What to do: Please retype all the records below exactly as they read.

Dataset excerpts:
[Start of section]

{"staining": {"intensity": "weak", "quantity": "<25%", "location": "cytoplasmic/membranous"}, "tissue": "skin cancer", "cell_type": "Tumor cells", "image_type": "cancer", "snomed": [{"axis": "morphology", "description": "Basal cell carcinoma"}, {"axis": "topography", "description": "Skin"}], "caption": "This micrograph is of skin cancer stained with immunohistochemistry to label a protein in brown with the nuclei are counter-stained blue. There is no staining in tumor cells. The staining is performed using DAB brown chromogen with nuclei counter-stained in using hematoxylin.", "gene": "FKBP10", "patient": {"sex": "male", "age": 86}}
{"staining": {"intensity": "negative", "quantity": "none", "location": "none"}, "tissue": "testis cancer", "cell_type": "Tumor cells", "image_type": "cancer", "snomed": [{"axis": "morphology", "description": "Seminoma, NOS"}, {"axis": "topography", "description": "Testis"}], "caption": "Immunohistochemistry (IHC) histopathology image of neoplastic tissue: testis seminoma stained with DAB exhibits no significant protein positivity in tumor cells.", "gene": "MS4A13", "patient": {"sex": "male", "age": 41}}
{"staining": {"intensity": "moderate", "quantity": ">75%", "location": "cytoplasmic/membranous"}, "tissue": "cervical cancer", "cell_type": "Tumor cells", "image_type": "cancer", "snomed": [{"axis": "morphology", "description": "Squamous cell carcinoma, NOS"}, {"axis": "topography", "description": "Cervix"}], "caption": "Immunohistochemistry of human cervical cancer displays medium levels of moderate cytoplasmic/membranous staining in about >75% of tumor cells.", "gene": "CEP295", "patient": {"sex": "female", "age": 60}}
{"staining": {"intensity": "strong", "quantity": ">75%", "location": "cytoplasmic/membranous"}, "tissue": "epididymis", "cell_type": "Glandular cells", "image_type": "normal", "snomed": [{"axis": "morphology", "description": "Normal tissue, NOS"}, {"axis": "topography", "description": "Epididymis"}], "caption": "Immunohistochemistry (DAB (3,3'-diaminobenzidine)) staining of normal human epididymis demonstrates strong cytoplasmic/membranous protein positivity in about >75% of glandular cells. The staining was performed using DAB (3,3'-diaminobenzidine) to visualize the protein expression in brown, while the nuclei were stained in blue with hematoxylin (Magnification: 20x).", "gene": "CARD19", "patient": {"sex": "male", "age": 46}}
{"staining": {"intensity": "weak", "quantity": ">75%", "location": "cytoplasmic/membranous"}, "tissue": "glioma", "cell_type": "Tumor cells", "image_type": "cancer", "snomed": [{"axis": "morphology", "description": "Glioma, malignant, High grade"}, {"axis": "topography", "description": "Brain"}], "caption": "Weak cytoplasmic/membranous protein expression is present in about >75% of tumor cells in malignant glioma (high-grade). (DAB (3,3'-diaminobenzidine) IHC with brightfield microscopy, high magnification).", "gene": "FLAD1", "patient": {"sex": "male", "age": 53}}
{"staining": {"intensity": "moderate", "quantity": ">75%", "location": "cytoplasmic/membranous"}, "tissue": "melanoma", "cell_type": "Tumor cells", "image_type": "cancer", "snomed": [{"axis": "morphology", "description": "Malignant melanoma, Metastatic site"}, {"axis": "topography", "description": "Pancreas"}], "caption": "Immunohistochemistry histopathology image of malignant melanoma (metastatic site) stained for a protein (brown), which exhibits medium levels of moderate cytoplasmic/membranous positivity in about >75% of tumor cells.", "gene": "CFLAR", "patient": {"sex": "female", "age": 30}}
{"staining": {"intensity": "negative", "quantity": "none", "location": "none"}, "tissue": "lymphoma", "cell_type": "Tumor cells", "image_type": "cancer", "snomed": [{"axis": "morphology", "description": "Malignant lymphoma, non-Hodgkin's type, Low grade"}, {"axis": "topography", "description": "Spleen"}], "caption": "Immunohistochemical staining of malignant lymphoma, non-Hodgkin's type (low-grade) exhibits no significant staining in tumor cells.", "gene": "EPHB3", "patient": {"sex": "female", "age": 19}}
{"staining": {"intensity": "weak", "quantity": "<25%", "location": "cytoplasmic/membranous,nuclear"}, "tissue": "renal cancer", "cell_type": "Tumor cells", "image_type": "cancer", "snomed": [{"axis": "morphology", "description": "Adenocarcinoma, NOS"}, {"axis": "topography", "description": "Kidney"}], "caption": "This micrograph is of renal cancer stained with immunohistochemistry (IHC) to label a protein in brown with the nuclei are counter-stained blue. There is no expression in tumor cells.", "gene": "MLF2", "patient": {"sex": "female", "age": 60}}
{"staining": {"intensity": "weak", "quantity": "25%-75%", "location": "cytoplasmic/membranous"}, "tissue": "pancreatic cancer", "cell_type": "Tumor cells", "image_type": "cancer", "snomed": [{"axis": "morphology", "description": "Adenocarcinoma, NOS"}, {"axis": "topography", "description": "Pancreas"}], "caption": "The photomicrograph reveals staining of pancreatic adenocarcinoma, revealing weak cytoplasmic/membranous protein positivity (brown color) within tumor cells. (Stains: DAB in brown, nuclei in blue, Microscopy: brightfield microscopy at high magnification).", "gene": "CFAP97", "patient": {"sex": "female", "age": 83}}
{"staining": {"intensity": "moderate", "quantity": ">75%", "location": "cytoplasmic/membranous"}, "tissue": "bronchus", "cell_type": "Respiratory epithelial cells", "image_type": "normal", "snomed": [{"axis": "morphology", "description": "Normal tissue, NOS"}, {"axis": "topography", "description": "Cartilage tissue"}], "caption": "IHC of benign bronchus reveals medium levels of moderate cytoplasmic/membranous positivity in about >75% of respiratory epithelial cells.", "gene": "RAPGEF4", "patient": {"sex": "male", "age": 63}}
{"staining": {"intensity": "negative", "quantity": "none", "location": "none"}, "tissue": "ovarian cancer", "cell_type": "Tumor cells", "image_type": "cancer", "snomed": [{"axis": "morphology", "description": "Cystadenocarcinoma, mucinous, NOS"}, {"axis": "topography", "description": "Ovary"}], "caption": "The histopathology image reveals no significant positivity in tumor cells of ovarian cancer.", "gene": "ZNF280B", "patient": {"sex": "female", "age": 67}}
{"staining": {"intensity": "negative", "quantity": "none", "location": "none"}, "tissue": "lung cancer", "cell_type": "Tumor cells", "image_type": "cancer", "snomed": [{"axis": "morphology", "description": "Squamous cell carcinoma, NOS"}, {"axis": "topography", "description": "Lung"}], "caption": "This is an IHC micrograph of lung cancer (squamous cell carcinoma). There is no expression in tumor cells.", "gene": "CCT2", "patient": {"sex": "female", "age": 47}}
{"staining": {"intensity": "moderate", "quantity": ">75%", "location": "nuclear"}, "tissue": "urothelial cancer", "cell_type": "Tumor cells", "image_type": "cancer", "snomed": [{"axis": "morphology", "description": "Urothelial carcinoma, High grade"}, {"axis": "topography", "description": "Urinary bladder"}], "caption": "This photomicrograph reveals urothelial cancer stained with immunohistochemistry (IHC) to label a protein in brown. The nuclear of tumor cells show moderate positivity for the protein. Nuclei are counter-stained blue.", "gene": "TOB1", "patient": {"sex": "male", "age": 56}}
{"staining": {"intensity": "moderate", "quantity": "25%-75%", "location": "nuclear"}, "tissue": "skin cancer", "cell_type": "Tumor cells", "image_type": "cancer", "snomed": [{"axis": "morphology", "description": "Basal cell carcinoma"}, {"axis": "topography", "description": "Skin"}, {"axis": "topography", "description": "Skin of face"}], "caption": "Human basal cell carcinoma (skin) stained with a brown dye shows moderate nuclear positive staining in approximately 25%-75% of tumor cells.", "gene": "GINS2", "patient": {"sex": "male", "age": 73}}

[End of section]

The completed task:
{"staining": {"intensity": "weak", "quantity": "<25%", "location": "cytoplasmic/membranous"}, "tissue": "skin cancer", "cell_type": "Tumor cells", "image_type": "cancer", "snomed": [{"axis": "morphology", "description": "Basal cell carcinoma"}, {"axis": "topography", "description": "Skin"}], "caption": "This micrograph is of skin cancer stained with immunohistochemistry to label a protein in brown with the nuclei are counter-stained blue. There is no staining in tumor cells. The staining is performed using DAB brown chromogen with nuclei counter-stained in using hematoxylin.", "gene": "FKBP10", "patient": {"sex": "male", "age": 86}}
{"staining": {"intensity": "negative", "quantity": "none", "location": "none"}, "tissue": "testis cancer", "cell_type": "Tumor cells", "image_type": "cancer", "snomed": [{"axis": "morphology", "description": "Seminoma, NOS"}, {"axis": "topography", "description": "Testis"}], "caption": "Immunohistochemistry (IHC) histopathology image of neoplastic tissue: testis seminoma stained with DAB exhibits no significant protein positivity in tumor cells.", "gene": "MS4A13", "patient": {"sex": "male", "age": 41}}
{"staining": {"intensity": "moderate", "quantity": ">75%", "location": "cytoplasmic/membranous"}, "tissue": "cervical cancer", "cell_type": "Tumor cells", "image_type": "cancer", "snomed": [{"axis": "morphology", "description": "Squamous cell carcinoma, NOS"}, {"axis": "topography", "description": "Cervix"}], "caption": "Immunohistochemistry of human cervical cancer displays medium levels of moderate cytoplasmic/membranous staining in about >75% of tumor cells.", "gene": "CEP295", "patient": {"sex": "female", "age": 60}}
{"staining": {"intensity": "strong", "quantity": ">75%", "location": "cytoplasmic/membranous"}, "tissue": "epididymis", "cell_type": "Glandular cells", "image_type": "normal", "snomed": [{"axis": "morphology", "description": "Normal tissue, NOS"}, {"axis": "topography", "description": "Epididymis"}], "caption": "Immunohistochemistry (DAB (3,3'-diaminobenzidine)) staining of normal human epididymis demonstrates strong cytoplasmic/membranous protein positivity in about >75% of glandular cells. The staining was performed using DAB (3,3'-diaminobenzidine) to visualize the protein expression in brown, while the nuclei were stained in blue with hematoxylin (Magnification: 20x).", "gene": "CARD19", "patient": {"sex": "male", "age": 46}}
{"staining": {"intensity": "weak", "quantity": ">75%", "location": "cytoplasmic/membranous"}, "tissue": "glioma", "cell_type": "Tumor cells", "image_type": "cancer", "snomed": [{"axis": "morphology", "description": "Glioma, malignant, High grade"}, {"axis": "topography", "description": "Brain"}], "caption": "Weak cytoplasmic/membranous protein expression is present in about >75% of tumor cells in malignant glioma (high-grade). (DAB (3,3'-diaminobenzidine) IHC with brightfield microscopy, high magnification).", "gene": "FLAD1", "patient": {"sex": "male", "age": 53}}
{"staining": {"intensity": "moderate", "quantity": ">75%", "location": "cytoplasmic/membranous"}, "tissue": "melanoma", "cell_type": "Tumor cells", "image_type": "cancer", "snomed": [{"axis": "morphology", "description": "Malignant melanoma, Metastatic site"}, {"axis": "topography", "description": "Pancreas"}], "caption": "Immunohistochemistry histopathology image of malignant melanoma (metastatic site) stained for a protein (brown), which exhibits medium levels of moderate cytoplasmic/membranous positivity in about >75% of tumor cells.", "gene": "CFLAR", "patient": {"sex": "female", "age": 30}}
{"staining": {"intensity": "negative", "quantity": "none", "location": "none"}, "tissue": "lymphoma", "cell_type": "Tumor cells", "image_type": "cancer", "snomed": [{"axis": "morphology", "description": "Malignant lymphoma, non-Hodgkin's type, Low grade"}, {"axis": "topography", "description": "Spleen"}], "caption": "Immunohistochemical staining of malignant lymphoma, non-Hodgkin's type (low-grade) exhibits no significant staining in tumor cells.", "gene": "EPHB3", "patient": {"sex": "female", "age": 19}}
{"staining": {"intensity": "weak", "quantity": "<25%", "location": "cytoplasmic/membranous,nuclear"}, "tissue": "renal cancer", "cell_type": "Tumor cells", "image_type": "cancer", "snomed": [{"axis": "morphology", "description": "Adenocarcinoma, NOS"}, {"axis": "topography", "description": "Kidney"}], "caption": "This micrograph is of renal cancer stained with immunohistochemistry (IHC) to label a protein in brown with the nuclei are counter-stained blue. There is no expression in tumor cells.", "gene": "MLF2", "patient": {"sex": "female", "age": 60}}
{"staining": {"intensity": "weak", "quantity": "25%-75%", "location": "cytoplasmic/membranous"}, "tissue": "pancreatic cancer", "cell_type": "Tumor cells", "image_type": "cancer", "snomed": [{"axis": "morphology", "description": "Adenocarcinoma, NOS"}, {"axis": "topography", "description": "Pancreas"}], "caption": "The photomicrograph reveals staining of pancreatic adenocarcinoma, revealing weak cytoplasmic/membranous protein positivity (brown color) within tumor cells. (Stains: DAB in brown, nuclei in blue, Microscopy: brightfield microscopy at high magnification).", "gene": "CFAP97", "patient": {"sex": "female", "age": 83}}
{"staining": {"intensity": "moderate", "quantity": ">75%", "location": "cytoplasmic/membranous"}, "tissue": "bronchus", "cell_type": "Respiratory epithelial cells", "image_type": "normal", "snomed": [{"axis": "morphology", "description": "Normal tissue, NOS"}, {"axis": "topography", "description": "Cartilage tissue"}], "caption": "IHC of benign bronchus reveals medium levels of moderate cytoplasmic/membranous positivity in about >75% of respiratory epithelial cells.", "gene": "RAPGEF4", "patient": {"sex": "male", "age": 63}}
{"staining": {"intensity": "negative", "quantity": "none", "location": "none"}, "tissue": "ovarian cancer", "cell_type": "Tumor cells", "image_type": "cancer", "snomed": [{"axis": "morphology", "description": "Cystadenocarcinoma, mucinous, NOS"}, {"axis": "topography", "description": "Ovary"}], "caption": "The histopathology image reveals no significant positivity in tumor cells of ovarian cancer.", "gene": "ZNF280B", "patient": {"sex": "female", "age": 67}}
{"staining": {"intensity": "negative", "quantity": "none", "location": "none"}, "tissue": "lung cancer", "cell_type": "Tumor cells", "image_type": "cancer", "snomed": [{"axis": "morphology", "description": "Squamous cell carcinoma, NOS"}, {"axis": "topography", "description": "Lung"}], "caption": "This is an IHC micrograph of lung cancer (squamous cell carcinoma). There is no expression in tumor cells.", "gene": "CCT2", "patient": {"sex": "female", "age": 47}}
{"staining": {"intensity": "moderate", "quantity": ">75%", "location": "nuclear"}, "tissue": "urothelial cancer", "cell_type": "Tumor cells", "image_type": "cancer", "snomed": [{"axis": "morphology", "description": "Urothelial carcinoma, High grade"}, {"axis": "topography", "description": "Urinary bladder"}], "caption": "This photomicrograph reveals urothelial cancer stained with immunohistochemistry (IHC) to label a protein in brown. The nuclear of tumor cells show moderate positivity for the protein. Nuclei are counter-stained blue.", "gene": "TOB1", "patient": {"sex": "male", "age": 56}}
{"staining": {"intensity": "moderate", "quantity": "25%-75%", "location": "nuclear"}, "tissue": "skin cancer", "cell_type": "Tumor cells", "image_type": "cancer", "snomed": [{"axis": "morphology", "description": "Basal cell carcinoma"}, {"axis": "topography", "description": "Skin"}, {"axis": "topography", "description": "Skin of face"}], "caption": "Human basal cell carcinoma (skin) stained with a brown dye shows moderate nuclear positive staining in approximately 25%-75% of tumor cells.", "gene": "GINS2", "patient": {"sex": "male", "age": 73}}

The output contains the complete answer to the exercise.